Determine how many lines in the entries below contain the word "pixels". The reply is that number alone.

---------- Data

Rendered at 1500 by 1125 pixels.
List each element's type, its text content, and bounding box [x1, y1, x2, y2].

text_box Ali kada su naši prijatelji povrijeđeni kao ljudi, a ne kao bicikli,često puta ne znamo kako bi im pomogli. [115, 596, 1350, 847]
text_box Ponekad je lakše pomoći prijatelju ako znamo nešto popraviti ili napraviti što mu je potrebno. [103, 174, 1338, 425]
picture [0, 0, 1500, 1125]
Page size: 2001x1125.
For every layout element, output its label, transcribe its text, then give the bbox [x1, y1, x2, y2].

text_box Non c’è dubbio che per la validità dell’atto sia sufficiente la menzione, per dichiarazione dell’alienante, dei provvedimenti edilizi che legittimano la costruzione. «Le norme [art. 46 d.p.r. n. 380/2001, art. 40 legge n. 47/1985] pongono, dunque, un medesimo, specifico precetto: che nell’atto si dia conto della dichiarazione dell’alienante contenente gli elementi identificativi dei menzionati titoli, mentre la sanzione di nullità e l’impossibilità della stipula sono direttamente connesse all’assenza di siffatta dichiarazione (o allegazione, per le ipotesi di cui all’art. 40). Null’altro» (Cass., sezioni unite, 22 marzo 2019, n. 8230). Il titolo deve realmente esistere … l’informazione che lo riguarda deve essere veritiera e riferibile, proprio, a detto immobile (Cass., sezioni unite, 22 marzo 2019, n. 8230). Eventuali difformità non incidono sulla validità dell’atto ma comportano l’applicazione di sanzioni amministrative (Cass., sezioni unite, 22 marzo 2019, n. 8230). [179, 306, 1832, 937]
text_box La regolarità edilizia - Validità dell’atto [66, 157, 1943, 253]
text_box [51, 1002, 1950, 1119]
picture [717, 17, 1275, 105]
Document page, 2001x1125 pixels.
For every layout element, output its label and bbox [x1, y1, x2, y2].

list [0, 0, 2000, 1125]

--------------------

Answer below: 2